News of Malcom and Macduff coming to defeat Macbeth has spread. Mentieth, Angus, Caithness and Lennox talk about this. They all agree that Macbeth has killed Duncan and Banquo.

 

scene three: 

Macbeth has taken on a new role. He is now portraying himself as confident and unworried, he believes that what the witches told him; that no man thats born of woman shall e’er have power upon him and he has nothing to worry until Birnam wood remove to Dunsinane. Macbeth’s servent comes to explain what is going on with the english army coming, but Macbeth makes fun of his enemy and says to the servent that he does not want to hear anymore. Soon after Macbeth orders in Seyton and then asks him what is going on outside.

Act 4 Scene Summaries

Act 4

scene one: 

At the start of this scene the three witches are in a dark cave making a potion with disturbing ingredients such as ‘sow’s blood, that hath eaten her nine farrow’. This is also where the witches say the iconic line ‘double, double, toil and trouble ‘.  Hecate, the chief witch appears for the first time. When Macbeth comes and demands more information Hecate gives the information in the form of three apparitions. The first apparition is and armed head, the second a bloody child and the third, a child crowned with a tree in his hand. The apparitions say that Macbeth should be weary of Macduff but they also say no person could harm him and he has no worries until trees walk. Finally, Lenox arrives and is asked by Macbeth if he saw the ‘weird sisters’. Lenox says he didn’t then tells Macbeth of the news, Macduff has fled to England, confirming what the witches said.

“Macbeth! Macbeth! Macbeth! beware of Macduff; beware of Thane of Fife. – Dismiss me. – Enough. ”

“Be bloody, bold and resolute: laugh to scorn the power of a man, for none of woman born shall harm Macbeth”

*Problem description:* Print the passage of the Macbeth scene summaries from "At the start" up to and including "the witches said.", with no changes.

*Provided records:*

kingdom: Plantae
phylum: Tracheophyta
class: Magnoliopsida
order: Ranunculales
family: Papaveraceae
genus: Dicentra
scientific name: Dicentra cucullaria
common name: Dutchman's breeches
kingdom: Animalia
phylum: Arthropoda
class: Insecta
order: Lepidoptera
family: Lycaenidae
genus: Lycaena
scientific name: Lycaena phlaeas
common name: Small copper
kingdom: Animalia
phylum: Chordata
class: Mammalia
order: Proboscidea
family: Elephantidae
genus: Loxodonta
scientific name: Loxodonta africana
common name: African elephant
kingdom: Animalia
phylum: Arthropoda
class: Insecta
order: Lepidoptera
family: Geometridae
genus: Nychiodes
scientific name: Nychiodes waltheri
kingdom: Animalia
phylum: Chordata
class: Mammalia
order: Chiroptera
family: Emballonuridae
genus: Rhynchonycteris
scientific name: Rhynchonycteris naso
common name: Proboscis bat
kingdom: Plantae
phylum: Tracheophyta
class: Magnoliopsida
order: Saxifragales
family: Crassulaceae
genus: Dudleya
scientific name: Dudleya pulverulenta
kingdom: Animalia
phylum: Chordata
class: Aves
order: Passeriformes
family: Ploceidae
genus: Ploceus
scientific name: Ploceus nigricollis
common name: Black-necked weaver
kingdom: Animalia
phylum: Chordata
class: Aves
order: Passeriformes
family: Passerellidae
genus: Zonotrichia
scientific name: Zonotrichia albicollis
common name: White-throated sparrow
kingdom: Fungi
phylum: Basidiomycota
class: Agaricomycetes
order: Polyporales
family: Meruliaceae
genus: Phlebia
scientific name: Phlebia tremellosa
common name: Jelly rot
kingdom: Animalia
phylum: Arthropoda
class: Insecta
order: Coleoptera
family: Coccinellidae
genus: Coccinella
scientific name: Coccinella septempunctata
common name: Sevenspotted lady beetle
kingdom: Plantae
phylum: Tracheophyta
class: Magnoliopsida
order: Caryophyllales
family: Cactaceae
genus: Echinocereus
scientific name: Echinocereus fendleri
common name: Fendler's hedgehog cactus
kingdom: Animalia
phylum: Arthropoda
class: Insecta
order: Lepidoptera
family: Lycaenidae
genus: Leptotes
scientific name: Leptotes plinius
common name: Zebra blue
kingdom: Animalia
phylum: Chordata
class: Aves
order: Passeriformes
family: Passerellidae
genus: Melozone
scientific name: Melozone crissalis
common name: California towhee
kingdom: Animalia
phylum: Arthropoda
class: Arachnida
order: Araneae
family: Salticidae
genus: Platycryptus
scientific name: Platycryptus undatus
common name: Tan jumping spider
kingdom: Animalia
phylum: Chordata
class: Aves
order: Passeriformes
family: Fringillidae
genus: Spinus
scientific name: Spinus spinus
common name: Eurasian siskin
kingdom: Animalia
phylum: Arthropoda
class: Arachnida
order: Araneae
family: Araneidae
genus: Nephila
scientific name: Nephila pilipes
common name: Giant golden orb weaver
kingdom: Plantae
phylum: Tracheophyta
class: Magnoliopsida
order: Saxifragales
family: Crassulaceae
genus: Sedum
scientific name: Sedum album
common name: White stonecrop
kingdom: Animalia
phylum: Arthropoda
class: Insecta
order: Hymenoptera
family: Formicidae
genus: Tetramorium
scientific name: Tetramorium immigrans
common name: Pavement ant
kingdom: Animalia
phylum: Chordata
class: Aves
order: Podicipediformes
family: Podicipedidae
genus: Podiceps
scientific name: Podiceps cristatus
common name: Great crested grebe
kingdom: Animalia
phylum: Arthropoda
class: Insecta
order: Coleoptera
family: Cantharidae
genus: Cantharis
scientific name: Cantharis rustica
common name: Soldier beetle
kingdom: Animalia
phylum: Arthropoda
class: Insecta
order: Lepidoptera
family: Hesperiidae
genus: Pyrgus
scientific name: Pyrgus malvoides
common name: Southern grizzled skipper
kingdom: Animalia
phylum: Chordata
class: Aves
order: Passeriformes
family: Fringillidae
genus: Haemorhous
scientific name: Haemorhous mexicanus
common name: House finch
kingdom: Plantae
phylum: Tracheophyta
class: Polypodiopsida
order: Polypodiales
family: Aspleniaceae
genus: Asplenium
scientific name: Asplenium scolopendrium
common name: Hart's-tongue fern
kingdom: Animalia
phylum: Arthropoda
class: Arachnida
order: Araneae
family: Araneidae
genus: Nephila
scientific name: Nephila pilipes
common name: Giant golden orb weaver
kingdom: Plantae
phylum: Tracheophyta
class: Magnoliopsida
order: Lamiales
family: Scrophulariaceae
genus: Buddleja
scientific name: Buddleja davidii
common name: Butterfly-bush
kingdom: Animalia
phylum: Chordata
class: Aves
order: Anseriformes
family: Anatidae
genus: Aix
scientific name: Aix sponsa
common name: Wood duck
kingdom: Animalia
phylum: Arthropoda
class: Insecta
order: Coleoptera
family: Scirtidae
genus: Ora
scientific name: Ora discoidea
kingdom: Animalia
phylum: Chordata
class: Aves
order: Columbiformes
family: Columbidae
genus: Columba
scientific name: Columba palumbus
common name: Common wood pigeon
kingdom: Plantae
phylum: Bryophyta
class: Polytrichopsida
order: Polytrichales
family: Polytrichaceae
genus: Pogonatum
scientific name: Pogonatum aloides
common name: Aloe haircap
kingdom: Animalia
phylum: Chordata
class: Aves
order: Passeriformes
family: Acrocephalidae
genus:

*Final answer:*
At the start of this scene the three witches are in a dark cave making a potion with disturbing ingredients such as ‘sow’s blood, that hath eaten her nine farrow’. This is also where the witches say the iconic line ‘double, double, toil and trouble ‘.  Hecate, the chief witch appears for the first time. When Macbeth comes and demands more information Hecate gives the information in the form of three apparitions. The first apparition is and armed head, the second a bloody child and the third, a child crowned with a tree in his hand. The apparitions say that Macbeth should be weary of Macduff but they also say no person could harm him and he has no worries until trees walk. Finally, Lenox arrives and is asked by Macbeth if he saw the ‘weird sisters’. Lenox says he didn’t then tells Macbeth of the news, Macduff has fled to England, confirming what the witches said.